In a study of 47 triple-negative breast cancer (TNBC) patients by RNA sequencing, HLA-DQA1 was associated with improved progression-free survival [23]. By means of proteomics, Asleh K et al. [24] showed that high expression of HLA-DQA1 as a single tumour biomarker showed significantly better recurrence-free survival rates. The results of survival analysis of different HLA-DQA1 expression levels in the present study were consistent with the previous studies. Unlike previous studies, this study was not limited to single molecular typing of breast cancer and used a different approach radiomics to predict HLA-DQA1 expression. Anchoring radiomics and HLA-DQA1 expression simplifies the HLA-DQA1 assessment procedure and reduces costs, enabling personalized, precise medicine.

The central assumption of radiomics is that medical images contain information that reflects pathophysiology that can be revealed by quantitative image analysis. Tumour heterogeneity has been suggested to be related to Ras signalling through the analysis of tumour subregions and can be detected by radiomics [25]. Our results also demonstrated that radiomics could accurately and noninvasively estimate tumour HLA-DQA1 expression with AUCs of 0.866 and 0.780 in the training and validation groups, respectively. Radiomics provides substantial data related to microstructure heterogeneity, tumour microenvironment, and epigenetics for mining.

Zhu et al. [26] found that the quantitative MRI features of tumours (such as tumour size, shape, resection margin, and haemodynamics) correlated with their corresponding molecular spectra (such as DNA mutations, miRNA expression, protein expression, pathway gene expression, and copy-number variations). In the present study, the morphological features and GLCM features had the best performance in revealing the biological characteristics of tumours. The morphological features of tumours were related to invasiveness, and GLCM features were related to heterogeneity. Moon et al. [27] found that DCE-MRI radiomics features based on wavelet transform GLCM had a better ability to identify TP53 and PIK3CA mutations than morphological features in breast cancer. The more malignant the tumour is, the larger the volume, the more common the marginal infiltration and high heterogeneity will be. In the present study, the selected features contained more morphological features and had better performance than GLCM features.

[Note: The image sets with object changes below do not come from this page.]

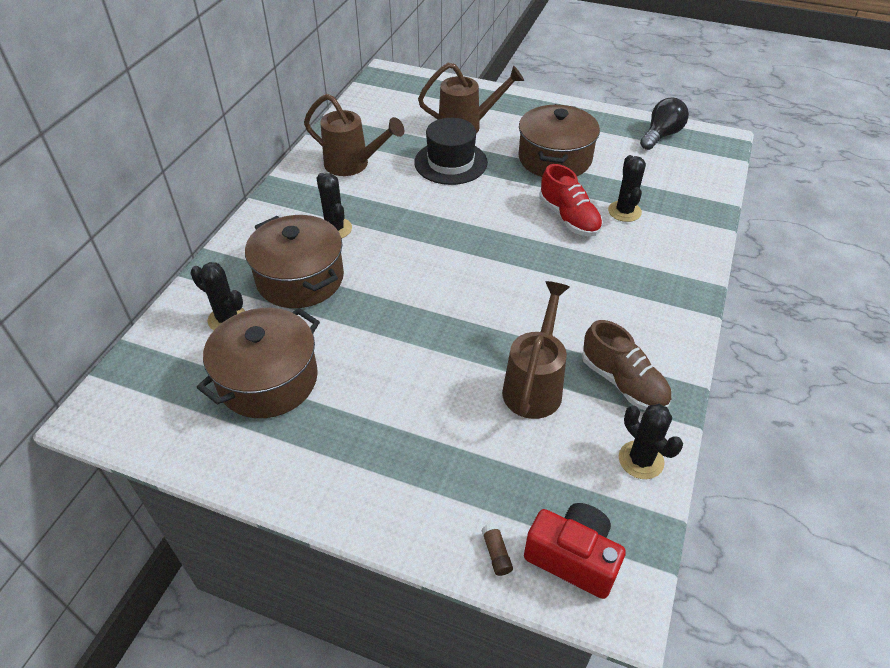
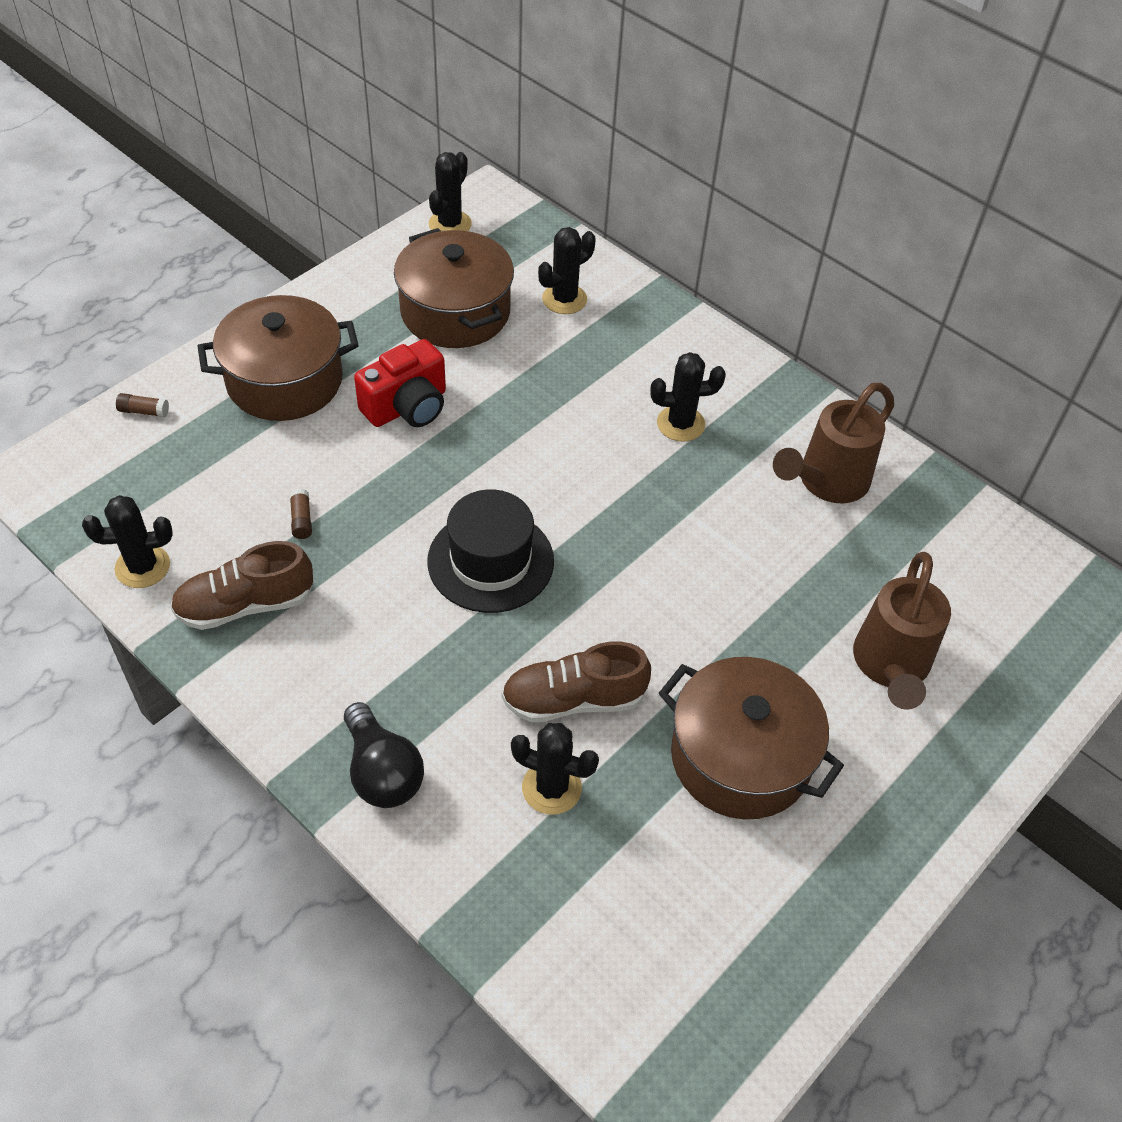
camera: 110 degrees right, 5 degrees up
(144, 428) = (450, 224): none -> black cactus
(300, 278) = (599, 369): brown pot -> brown pot (285, 381)
(450, 162) = (786, 603): black hat -> black hat (490, 561)
(534, 385) = (301, 519): brown watering can -> brown glue stick
(569, 218) = (573, 699): red shoe -> brown shoe
(572, 558) = (95, 461): red camera -> red camera (407, 407)
(661, 135) = (748, 991): black light bulb -> black light bulb (382, 772)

Although we used public databases and open-source software to make our results generalizable, several limitations remain. First, this study was retrospective, and genetic data were not routinely available for most breast cancer patients; thus, the sample size was small and might not be sufficiently representative. Genetic testing is expensive and complex, limiting large-scale imaging genomics studies. Second, the radiomic features used in our study might not be comprehensive; given the sample size of the study cohort, we used only the conventional feature sets from open-source software. It is necessary to enrich the feature types in further study. Finally, even with normalization, different scanners, scanning schemes, and manual segmentation still affected the extraction of radiomics features. A prospective cohort study is required to be conducted.

Conclusion

In conclusion, the present study indicated that high HLA-DQA1 expression is associated with a better prognosis in breast cancer patients and the differentially expressed genes are enriched in the OXPHOS, estrogen response early and estrogen response late signalling pathways. Although the above results still need to be validated in prospective cohort studies, quantitative radiomics has potential value as a noninvasive imaging biomarker for predicting HLA-DQA1 expression.